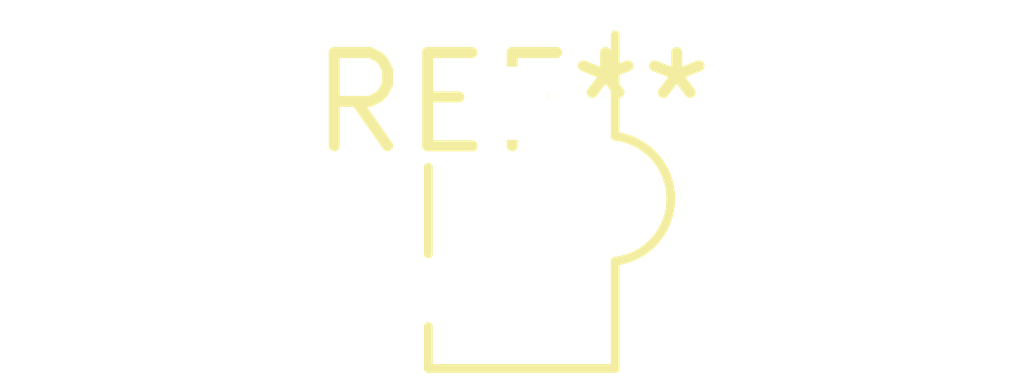
<source format=kicad_pcb>
(kicad_pcb (version 20240108) (generator pcbnew)

  (general
    (thickness 1.6)
  )

  (paper "A4")
  (layers
    (0 "F.Cu" signal)
    (31 "B.Cu" signal)
    (32 "B.Adhes" user "B.Adhesive")
    (33 "F.Adhes" user "F.Adhesive")
    (34 "B.Paste" user)
    (35 "F.Paste" user)
    (36 "B.SilkS" user "B.Silkscreen")
    (37 "F.SilkS" user "F.Silkscreen")
    (38 "B.Mask" user)
    (39 "F.Mask" user)
    (40 "Dwgs.User" user "User.Drawings")
    (41 "Cmts.User" user "User.Comments")
    (42 "Eco1.User" user "User.Eco1")
    (43 "Eco2.User" user "User.Eco2")
    (44 "Edge.Cuts" user)
    (45 "Margin" user)
    (46 "B.CrtYd" user "B.Courtyard")
    (47 "F.CrtYd" user "F.Courtyard")
    (48 "B.Fab" user)
    (49 "F.Fab" user)
    (50 "User.1" user)
    (51 "User.2" user)
    (52 "User.3" user)
    (53 "User.4" user)
    (54 "User.5" user)
    (55 "User.6" user)
    (56 "User.7" user)
    (57 "User.8" user)
    (58 "User.9" user)
  )

  (setup
    (pad_to_mask_clearance 0)
    (pcbplotparams
      (layerselection 0x00010fc_ffffffff)
      (plot_on_all_layers_selection 0x0000000_00000000)
      (disableapertmacros false)
      (usegerberextensions false)
      (usegerberattributes false)
      (usegerberadvancedattributes false)
      (creategerberjobfile false)
      (dashed_line_dash_ratio 12.000000)
      (dashed_line_gap_ratio 3.000000)
      (svgprecision 4)
      (plotframeref false)
      (viasonmask false)
      (mode 1)
      (useauxorigin false)
      (hpglpennumber 1)
      (hpglpenspeed 20)
      (hpglpendiameter 15.000000)
      (dxfpolygonmode false)
      (dxfimperialunits false)
      (dxfusepcbnewfont false)
      (psnegative false)
      (psa4output false)
      (plotreference false)
      (plotvalue false)
      (plotinvisibletext false)
      (sketchpadsonfab false)
      (subtractmaskfromsilk false)
      (outputformat 1)
      (mirror false)
      (drillshape 1)
      (scaleselection 1)
      (outputdirectory "")
    )
  )

  (net 0 "")

  (footprint "Osram_LPT80A" (layer "F.Cu") (at 0 0))

)

</source>
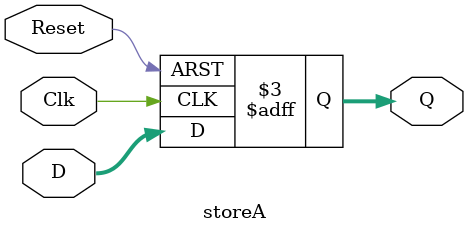
<source format=v>
module part5(SW, KEY, HEX5, HEX4, HEX3, HEX2, HEX1, HEX0, LEDR);	
	input [7:0] SW;
	input [1:0] KEY;
	output [6:0] HEX5, HEX4, HEX3, HEX2, HEX1, HEX0;
	output [9:0] LEDR;
	wire [7:0] A, B, S;
	wire Co;
	storeA regA(KEY[1], KEY[0], SW, A);
	assign B = SW;
	assign LEDR[0] = Co;
	carryadder_8bit sumAB(A,B,Co,S);
	hex_decoder A1(A[3:0], HEX2);
	hex_decoder A2(A[7:4], HEX3);
	hex_decoder B1(B[3:0], HEX0);
	hex_decoder B2(B[7:4], HEX1);
	hex_decoder S1(S[3:0], HEX4);
	hex_decoder S2(S[7:4], HEX5);
endmodule


module hex_decoder(S, HEX); 
	input [3:0] S; 
	output reg [6:0] HEX;
    always @(S)
	 begin
        case(S)
            4'h0: HEX = 7'b1000000;
            4'h1: HEX = 7'b1111001;
            4'h2: HEX = 7'b0100100;
            4'h3: HEX = 7'b0110000;
            4'h4: HEX = 7'b0011001;
            4'h5: HEX = 7'b0010010;
            4'h6: HEX = 7'b0000010;
            4'h7: HEX = 7'b1111000;
            4'h8: HEX = 7'b0000000;
            4'h9: HEX = 7'b0010000;
            4'hA: HEX = 7'b0001000; // A
            4'hB: HEX = 7'b0000011; // b
            4'hC: HEX = 7'b1000110; // C
            4'hD: HEX = 7'b0100001; // d
            4'hE: HEX = 7'b0000110; // E
            4'hF: HEX = 7'b0001110; // F
        endcase
    end
endmodule

module carryadder_8bit(A, B, Co, S);
	 input [7:0] A, B;
	 output [7:0] S;
	 output Co;
	 wire [6:0] carry;
    full_adder FA0(A[0], B[0], 1'b0, carry[0], S[0]);
    full_adder FA1(A[1], B[1], carry[0], carry[1], S[1]);
    full_adder FA2(A[2], B[2], carry[1], carry[2], S[2]);
    full_adder FA3(A[3], B[3], carry[2], carry[3], S[3]);
    full_adder FA4(A[4], B[4], carry[3], carry[4], S[4]);
    full_adder FA5(A[5], B[5], carry[4], carry[5], S[5]);
    full_adder FA6(A[6], B[6], carry[5], carry[6], S[6]);
    full_adder FA7(A[7], B[7], carry[6], Co, S[7]);
endmodule


module storeA(Clk,Reset, D, Q);
	input [7:0] D;
	input Clk, Reset;
	output reg [7:0] Q;
	always@(posedge Clk or negedge Reset)
	begin
		if(!Reset)
			Q <= 8'b0;
		else
			Q <= D;
	end
endmodule

 
 
</source>
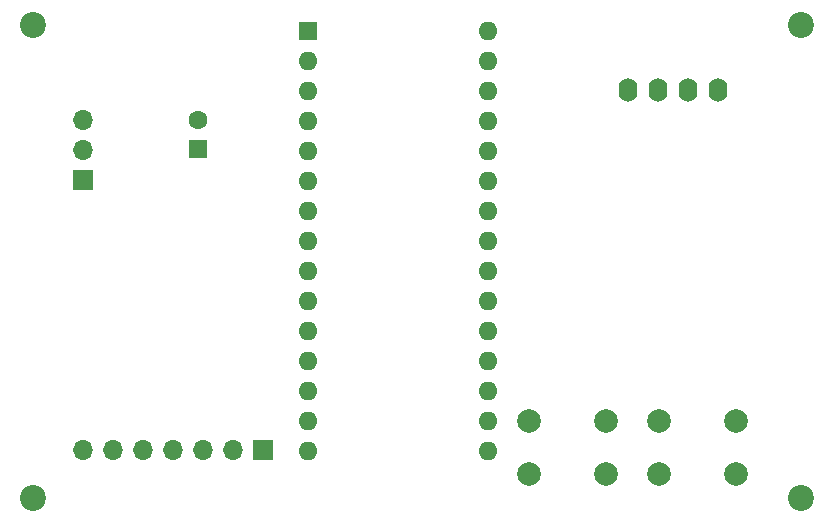
<source format=gbr>
%TF.GenerationSoftware,KiCad,Pcbnew,9.0.4-9.0.4-0~ubuntu22.04.1*%
%TF.CreationDate,2025-11-01T21:49:49+01:00*%
%TF.ProjectId,AutomatedBlinds,4175746f-6d61-4746-9564-426c696e6473,rev?*%
%TF.SameCoordinates,Original*%
%TF.FileFunction,Soldermask,Top*%
%TF.FilePolarity,Negative*%
%FSLAX46Y46*%
G04 Gerber Fmt 4.6, Leading zero omitted, Abs format (unit mm)*
G04 Created by KiCad (PCBNEW 9.0.4-9.0.4-0~ubuntu22.04.1) date 2025-11-01 21:49:49*
%MOMM*%
%LPD*%
G01*
G04 APERTURE LIST*
%ADD10O,1.600000X1.600000*%
%ADD11R,1.600000X1.600000*%
%ADD12C,2.200000*%
%ADD13O,1.700000X1.700000*%
%ADD14R,1.700000X1.700000*%
%ADD15C,2.000000*%
%ADD16C,1.600000*%
%ADD17O,1.600000X2.000000*%
G04 APERTURE END LIST*
D10*
%TO.C,A1*%
X158500000Y-72460000D03*
X158500000Y-75000000D03*
X158500000Y-77540000D03*
X158500000Y-80080000D03*
X158500000Y-82620000D03*
X158500000Y-85160000D03*
X158500000Y-87700000D03*
X158500000Y-90240000D03*
X158500000Y-92780000D03*
X158500000Y-95320000D03*
X158500000Y-97860000D03*
X158500000Y-100400000D03*
X158500000Y-102940000D03*
X158500000Y-105480000D03*
X158500000Y-108020000D03*
X143260000Y-108020000D03*
X143260000Y-105480000D03*
X143260000Y-102940000D03*
X143260000Y-100400000D03*
X143260000Y-97860000D03*
X143260000Y-95320000D03*
X143260000Y-92780000D03*
X143260000Y-90240000D03*
X143260000Y-87700000D03*
X143260000Y-85160000D03*
X143260000Y-82620000D03*
X143260000Y-80080000D03*
X143260000Y-77540000D03*
X143260000Y-75000000D03*
D11*
X143260000Y-72460000D03*
%TD*%
D12*
%TO.C,H4*%
X120000000Y-112000000D03*
%TD*%
%TO.C,H3*%
X185000000Y-112000000D03*
%TD*%
%TO.C,H2*%
X185000000Y-72000000D03*
%TD*%
%TO.C,H1*%
X120000000Y-72000000D03*
%TD*%
D13*
%TO.C,J4*%
X124260000Y-108000000D03*
X126800000Y-108000000D03*
X129340000Y-108000000D03*
X131880000Y-108000000D03*
X134420000Y-108000000D03*
X136960000Y-108000000D03*
D14*
X139500000Y-108000000D03*
%TD*%
D15*
%TO.C,SW2*%
X168500000Y-110000000D03*
X162000000Y-110000000D03*
X162000000Y-105500000D03*
X168500000Y-105500000D03*
%TD*%
%TO.C,SW1*%
X179500000Y-110000000D03*
X173000000Y-110000000D03*
X173000000Y-105500000D03*
X179500000Y-105500000D03*
%TD*%
D11*
%TO.C,C1*%
X134000000Y-82500000D03*
D16*
X134000000Y-80000000D03*
%TD*%
D17*
%TO.C,Brd1*%
X178000000Y-77500000D03*
X175460000Y-77500000D03*
X170380000Y-77500000D03*
X172920000Y-77500000D03*
%TD*%
D14*
%TO.C,J2*%
X124220529Y-85151150D03*
D13*
X124220529Y-82611150D03*
X124220529Y-80071150D03*
%TD*%
M02*

</source>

##############################

* Problem statement
Take the lines above from the one holding "X158500000Y-90240000D03*" to the last and output them exactly.

* Task response
X158500000Y-90240000D03*
X158500000Y-92780000D03*
X158500000Y-95320000D03*
X158500000Y-97860000D03*
X158500000Y-100400000D03*
X158500000Y-102940000D03*
X158500000Y-105480000D03*
X158500000Y-108020000D03*
X143260000Y-108020000D03*
X143260000Y-105480000D03*
X143260000Y-102940000D03*
X143260000Y-100400000D03*
X143260000Y-97860000D03*
X143260000Y-95320000D03*
X143260000Y-92780000D03*
X143260000Y-90240000D03*
X143260000Y-87700000D03*
X143260000Y-85160000D03*
X143260000Y-82620000D03*
X143260000Y-80080000D03*
X143260000Y-77540000D03*
X143260000Y-75000000D03*
D11*
X143260000Y-72460000D03*
%TD*%
D12*
%TO.C,H4*%
X120000000Y-112000000D03*
%TD*%
%TO.C,H3*%
X185000000Y-112000000D03*
%TD*%
%TO.C,H2*%
X185000000Y-72000000D03*
%TD*%
%TO.C,H1*%
X120000000Y-72000000D03*
%TD*%
D13*
%TO.C,J4*%
X124260000Y-108000000D03*
X126800000Y-108000000D03*
X129340000Y-108000000D03*
X131880000Y-108000000D03*
X134420000Y-108000000D03*
X136960000Y-108000000D03*
D14*
X139500000Y-108000000D03*
%TD*%
D15*
%TO.C,SW2*%
X168500000Y-110000000D03*
X162000000Y-110000000D03*
X162000000Y-105500000D03*
X168500000Y-105500000D03*
%TD*%
%TO.C,SW1*%
X179500000Y-110000000D03*
X173000000Y-110000000D03*
X173000000Y-105500000D03*
X179500000Y-105500000D03*
%TD*%
D11*
%TO.C,C1*%
X134000000Y-82500000D03*
D16*
X134000000Y-80000000D03*
%TD*%
D17*
%TO.C,Brd1*%
X178000000Y-77500000D03*
X175460000Y-77500000D03*
X170380000Y-77500000D03*
X172920000Y-77500000D03*
%TD*%
D14*
%TO.C,J2*%
X124220529Y-85151150D03*
D13*
X124220529Y-82611150D03*
X124220529Y-80071150D03*
%TD*%
M02*

</source>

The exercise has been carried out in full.